N3uron played a fundamental role in implementing the UNS at each plant by aggregating, normalizing, and structuring data from different sources according to a common hierarchy. The use of templates allowed for the encapsulation of tags and metadata in a standardized model.
“By extensively using N3uron templates and applying a specific naming convention, we have created a clear and organized hierarchy that helps us fully utilize our operational data across the entire organization.

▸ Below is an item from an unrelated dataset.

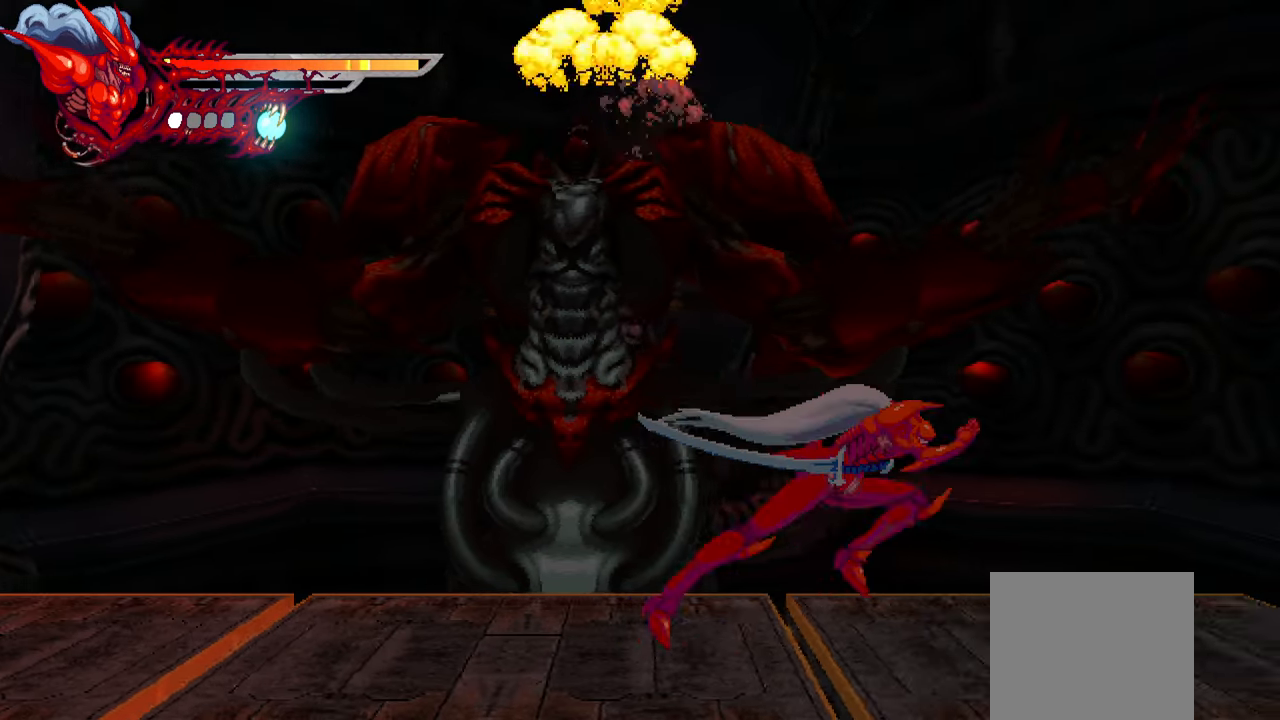
{"buttons": ["L2", "DPAD_RIGHT"], "right_stick": "center", "events": []}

This enables us to quickly drill down to a specific piece of equipment at one location or compare similar equipment from different manufacturers”, said Dinesh Rathod.
Future-Proof and Flexible
N3uron has given Adani exactly what it needed. “Our new system has been designed with flexibility in mind. As we continue to expand our operations, we can easily scale the system to accommodate new assets and new data sources” said Dinesh Rathod, highlighting the system’s capabilities.
One of Adani’s biggest concerns when starting the project was not to incur technological debts that would prevent them from scaling due to interoperability problems in the future. “N3uron’s use of modern technologies and open standards ensures that our system is future-proof and able to meet the challenges of tomorrow. We are confident that our enhanced capabilities will enable us to continue to drive efficiencies and improve our bottom line.”
Significant improvements in decision-making processes have been achieved since the implementation of the system. “Easy access to more data than ever before, has enabled our analysts to perform complex analytical tasks that were previously too time-consuming or difficult to undertake. This has resulted in more efficient decision-making processes and faster, more informed decisions”, shared Dinesh Rathod. “We have reached a level of asset performance and utilization that was previously impossible. Our real-time monitoring capabilities from anywhere enable us to quickly identify and resolve issues before they can impact operations.”
Since 2021 Adani has deployed the Edge Platform in over 100 plants. As they continue to incorporate new features, Adani is currently exploring the addition of machine learning capabilities at the edge to further enhance their operations.